Amanda Wills

Amanda Wills

Journalism and technology have always been a natural combination for Amanda Wills (’08). At the age of eight, she taught herself to use her family’s first computer by producing a neighborhood newspaper. Subscriptions were 25 cents a month. “It was a success for a few months,” she remembers. “But my mom shut down the paper when I accidentally exposed an affair between two neighbors.”

Today, Wills isn’t just bringing together the two fields—she’s one of the drivers of their shared evolution.

As the New York–based director of breaking news for CNN Digital, Wills works with breaking news stories as well as live coverage of events like the State of the Union speech and high-profile hearings.

A South Knoxville native who earned a bachelor’s degree with a double major in journalism and electronic media and Spanish, Wills was originally considering a career path in international relations. It was a study abroad experience in Argentina that cemented her desire to be a journalist.

“What I learned while living in Argentina is that it is a privilege to be able to hold the powerful accountable for their actions,” she says. “When I returned, I knew I couldn’t abandon a calling so high.”

While at UT, Wills was editor in chief of Tennessee Journalist, the School of Journalism and Electronic Media’s campus news site. “That was my first true lesson in management,” she says.
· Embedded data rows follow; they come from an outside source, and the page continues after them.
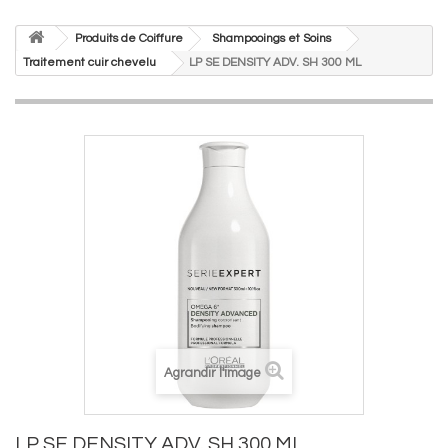
Produits de Coiffure
Shampooings et Soins
Traitement cuir chevelu
LP SE DENSITY ADV. SH 300 ML
Agrandir l'image
LP SE DENSITY ADV. SH 300 ML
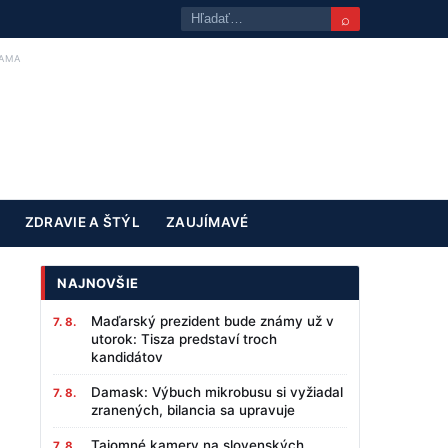
⌕
AMA
ZDRAVIE A ŠTÝL
ZAUJÍMAVÉ
NAJNOVŠIE
Maďarský prezident bude známy už v
7. 8.
utorok: Tisza predstaví troch
kandidátov
Damask: Výbuch mikrobusu si vyžiadal
7. 8.
zranených, bilancia sa upravuje
Tajomné kamery na slovenských
7. 8.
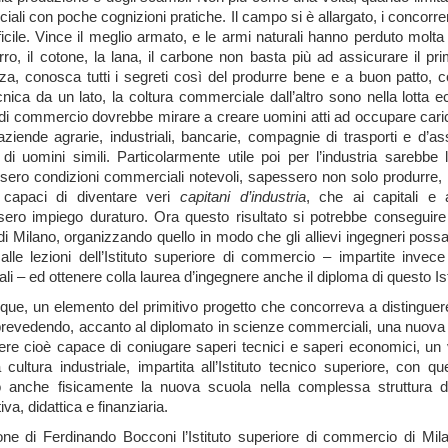
ali con poche cognizioni pratiche. Il campo si è allargato, i concorrent
ifficile. Vince il meglio armato, e le armi naturali hanno perduto molta
erro, il cotone, la lana, il carbone non basta più ad assicurare il 
za, conosca tutti i segreti così del produrre bene e a buon patto, 
cnica da un lato, la coltura commerciale dall’altro sono nella lotta
 di commercio dovrebbe mirare a creare uomini atti ad occupare cari
ziende agrarie, industriali, bancarie, compagnie di trasporti e d’a
di uomini simili. Particolarmente utile poi per l’industria sarebbe 
sero condizioni commerciali notevoli, sapessero non solo produrre,
capaci di diventare veri
capitani
d’industria
, che ai capitali e
sero impiego duraturo. Ora questo risultato si potrebbe conseguire 
di Milano, organizzando quello in modo che gli allievi ingegneri poss
 alle lezioni dell’Istituto superiore di commercio – impartite inve
i – ed ottenere colla laurea d’ingegnere anche il diploma di questo Ist
que, un elemento del primitivo progetto che concorreva a distinguer
revedendo, accanto al diplomato in scienze commerciali, una nuova f
ere cioè capace di coniugare saperi tecnici e saperi economici, un
 cultura industriale, impartita all’Istituto tecnico superiore, con 
o anche fisicamente la nuova scuola nella complessa struttura de
va, didattica e finanziaria.
ione di Ferdinando Bocconi l’Istituto superiore di commercio di Mi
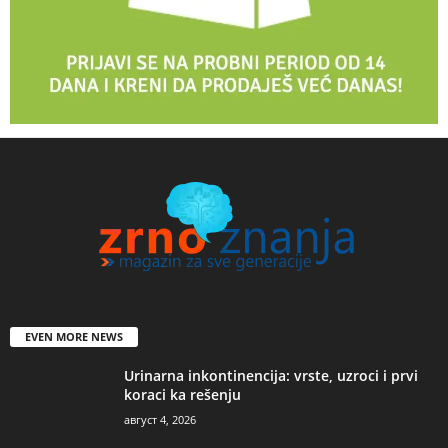
EVEN MORE NEWS
Urinarna inkontinencija: vrste, uzroci i prvi
koraci ka rešenju
август 4, 2026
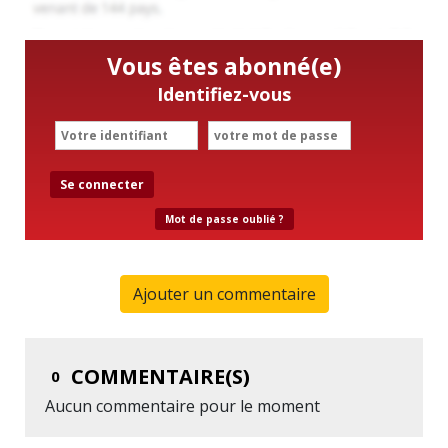
Vous êtes abonné(e)
Identifiez-vous
Se connecter
Mot de passe oublié ?
Ajouter un commentaire
COMMENTAIRE(S)
0
Aucun commentaire pour le moment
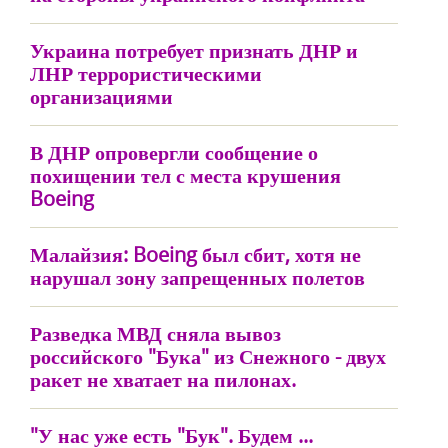
Украина потребует признать ДНР и
ЛНР террористическими
организациями
В ДНР опровергли сообщение о
похищении тел с места крушения
Boeing
Малайзия: Boeing был сбит, хотя не
нарушал зону запрещенных полетов
Разведка МВД сняла вывоз
российского "Бука" из Снежного - двух
ракет не хватает на пилонах.
"У нас уже есть "Бук". Будем ...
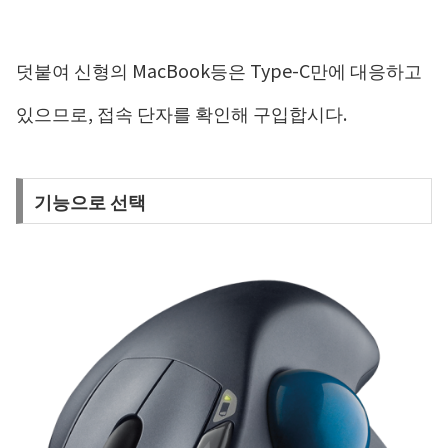
덧붙여 신형의 MacBook등은 Type-C만에 대응하고
있으므로, 접속 단자를 확인해 구입합시다.
기능으로 선택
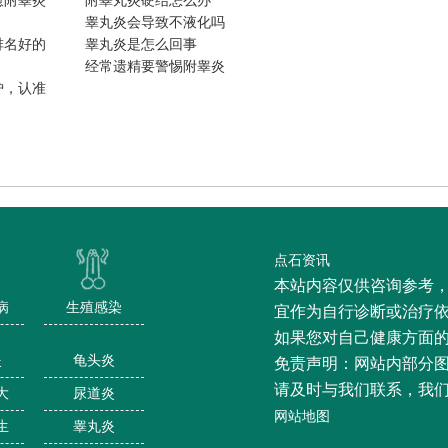
愈附睾炎
附睾丸炎硬结怎么办
睾丸炎会导致不液化吗
排名好的
睾丸炎是怎么回事
经常遗精要警惕附睾炎
炉，认准
点石资讯
本站内容仅供咨询参考
病
生殖感染
宜作为自行诊断或治疗
如果您对自己健康方面
炎
龟头炎
免责声明：网站内部分
请及时与我们联系，我
大
尿道炎
网站地图
生
睾丸炎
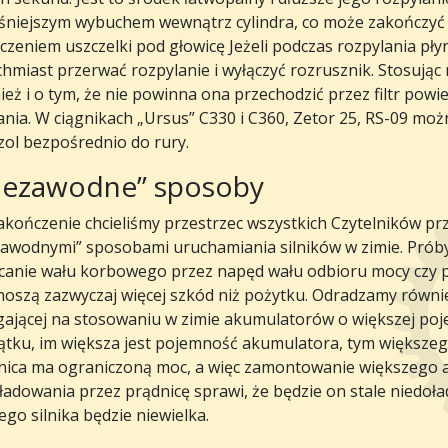
śniejszym wybuchem wewnątrz cylindra, co może zakończyć
czeniem uszczelki pod głowicę Jeżeli podczas rozpylania pł
chmiast przerwać rozpylanie i wyłączyć rozrusznik. Stosują
eż i o tym, że nie powinna ona przechodzić przez filtr powie
ania. W ciągnikach „Ursus” C330 i C360, Zetor 25, RS-09 możn
zol bezpośrednio do rury.
iezawodne” sposoby
akończenie chcieliśmy przestrzec wszystkich Czytelników p
zawodnymi” sposobami uruchamiania silników w zimie. Próby 
canie wału korbowego przez napęd wału odbioru mocy czy 
noszą zazwyczaj więcej szkód niż pożytku. Odradzamy równi
gającej na stosowaniu w zimie akumulatorów o większej poj
ątku, im większa jest pojemność akumulatora, tym większ
nica ma ograniczoną moc, a więc zamontowanie większego 
 ładowania przez prądnicę sprawi, że będzie on stale niedo
go silnika będzie niewielka.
Building readership for the site, then in its second year, required a degree of creativity. “This was before news was on Facebook and Twitter. We would literally write ‘Go to TNJN.com for news’ in chalk on sidewalks around campus. We had to be scrappy!” she says.

“This was such a valuable lesson long term because I began my journalism career working in startups, so that same gritty attitude served me well in those environments. And ultimately it made me tougher and prepared me for CNN.”

Receiving the Alex Haley Playboy scholarship, she says, was another formative UT experience, giving her a role at a major magazine during a pivotal time in journalism.

“Yes, I got to work with famous writers and inspiring editors. Yes, I got bylines. Yes, we talked a lot about sex. But those weren’t the lessons. I was able to see a traditional publication thrive on the cusp of an economic downturn, and I was able to see what attitudes were like before that happened. They were hopeful. And I carried that with me through the recession, when I faced layoffs myself. “Not to mention, it got me to New York.”

Her current position comes with the unique challenges of a global news organization. “Your job becomes more than just telling the news,” she says. “You have to navigate the hurdles that come with a big company when you are working on new projects and ways to innovate. You have to figure out who can help you get the story you want or build the team you were put in charge of. But those challenges teach you how to work well with others and establish who you are professionally in your own right.”

Wills embraces the scope of her work—challenges and all—at CNN Digital: “We employ more than 3,000 journalists around the world. That’s a big deal for so many reasons. Our access, our knowledge, our ubiquity amaze me.

“You cannot leave this building without learning something new from someone every day. I couldn’t think of anything more fulfilling than that.”